=== ACTIVITY ===
The listing is to be transcribed in full, with its images left out.

┄┄┄┄┄┄┄┄┄┄┄┄┄┄┄┄┄┄┄┄

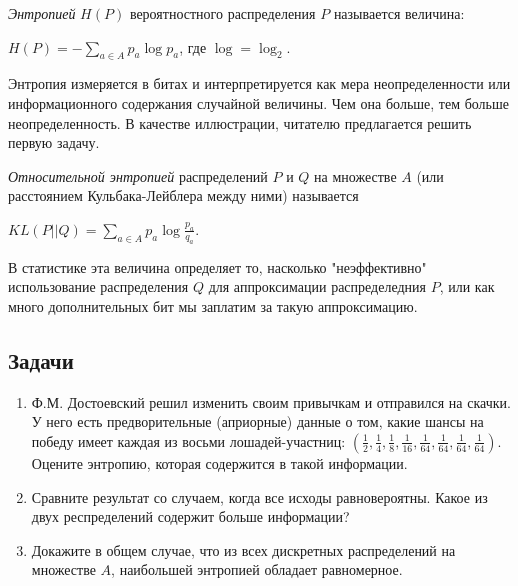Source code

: \begin{definition} 
\textit{Энтропией} $H(P)$ вероятностного распределения $P$ называется величина:
\begin{center}
$H(P) = - \sum_{a \in A} p_a\log p_a$, где $\log = \log_2$.
\end{center}
Энтропия измеряется в битах и интерпретируется как мера неопределенности или информационного содержания случайной величины. Чем она больше, тем больше неопределенность. В качестве иллюстрации, читателю предлагается решить первую задачу.
\end{definition}

\begin{definition}
\textit{Относительной энтропией} распределений $P$ и $Q$ на множестве $A$ (или расстоянием Кульбака-Лейблера между ними) называется
\begin{center}
$KL(P||Q) = \sum_{a \in A} p_a \log \frac{p_a}{q_a}$. 
\end{center}
В статистике эта величина определяет то, насколько "неэффективно" использование распределения $Q$ для аппроксимации распределедния $P$, или как много дополнительных бит мы заплатим за такую аппроксимацию.
\end{definition}

\subsection{Задачи}


\begin{problem} 
\begin{enumerate}
\item Ф.М. Достоевский решил изменить своим привычкам и отправился на скачки. У него есть предворительные (априорные) данные о том, какие шансы на победу имеет каждая из восьми лошадей-участниц: $(\frac{1}{2}, \frac{1}{4}, \frac{1}{8}, \frac{1}{16}, \frac{1}{64}, \frac{1}{64}, \frac{1}{64}, \frac{1}{64})$. Оцените энтропию, которая содержится в такой информации. 
\item Сравните результат со случаем, когда все исходы равновероятны. Какое из двух респределений содержит больше информации?
\item Докажите в общем случае, что из всех дискретных распределений на множестве $A$, наибольшей энтропией обладает равномерное.
\end{enumerate}
\end{problem}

┄┄┄┄┄┄┄┄┄┄┄┄┄┄┄┄┄┄┄┄

=== PROBLEM SOLUTION ===
Source code

: \begin{definition} 
\textit{Энтропией} $H(P)$ вероятностного распределения $P$ называется величина:
\begin{center}
$H(P) = - \sum_{a \in A} p_a\log p_a$, где $\log = \log_2$.
\end{center}
Энтропия измеряется в битах и интерпретируется как мера неопределенности или информационного содержания случайной величины. Чем она больше, тем больше неопределенность. В качестве иллюстрации, читателю предлагается решить первую задачу.
\end{definition}

\begin{definition}
\textit{Относительной энтропией} распределений $P$ и $Q$ на множестве $A$ (или расстоянием Кульбака-Лейблера между ними) называется
\begin{center}
$KL(P||Q) = \sum_{a \in A} p_a \log \frac{p_a}{q_a}$. 
\end{center}
В статистике эта величина определяет то, насколько "неэффективно" использование распределения $Q$ для аппроксимации распределедния $P$, или как много дополнительных бит мы заплатим за такую аппроксимацию.
\end{definition}

\subsection{Задачи}


\begin{problem} 
\begin{enumerate}
\item Ф.М. Достоевский решил изменить своим привычкам и отправился на скачки. У него есть предворительные (априорные) данные о том, какие шансы на победу имеет каждая из восьми лошадей-участниц: $(\frac{1}{2}, \frac{1}{4}, \frac{1}{8}, \frac{1}{16}, \frac{1}{64}, \frac{1}{64}, \frac{1}{64}, \frac{1}{64})$. Оцените энтропию, которая содержится в такой информации. 
\item Сравните результат со случаем, когда все исходы равновероятны. Какое из двух респределений содержит больше информации?
\item Докажите в общем случае, что из всех дискретных распределений на множестве $A$, наибольшей энтропией обладает равномерное.
\end{enumerate}
\end{problem}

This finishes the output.